* Task instructions *
Among the entries that follow, how many lines contain the string "incluido"? Write the number alone.

(Page-level text extractions)
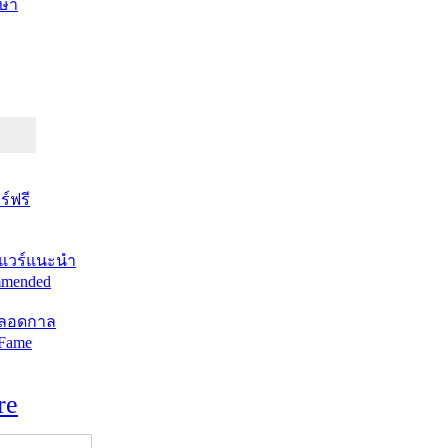
ษา
์ฟรี
แวร์แนะนำ
mended
ตลอดกาล
 Fame
re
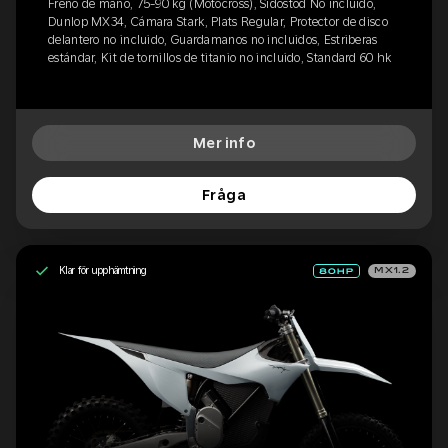
Freno de mano, 75-90 kg (Motocross), Sidostöd No incluido,
Dunlop MX34, Cámara Stark, Plats Regular, Protector de disco
delantero no incluido, Guardamanos no incluidos, Estriberas
estándar, Kit de tornillos de titanio no incluido, Standard 60 hk
Mer info
Fråga
Klar för upphämtning
MX1.2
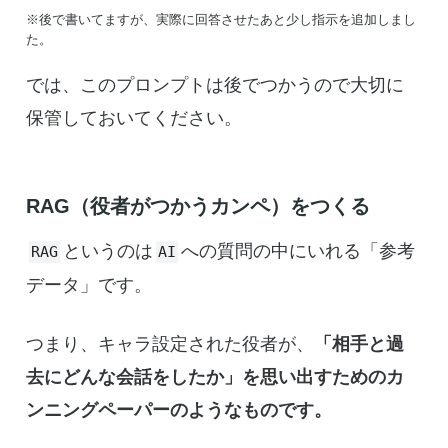
※後で書いてますが、実際に回答させたあと少し指示を追加しまし
た。
では、このプロンプトは後でつかうので大切に
保管しておいてください。
RAG（役者がつかうカンペ）をつくる
というのは
への質問の中にいれる「参考
RAG
AI
データ」です。
つまり、キャラ設定された役者が、
「相手と過
去にどんな会話をしたか」を思い出すためのカ
ンニングペーパーのようなものです。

* Exercise result *
3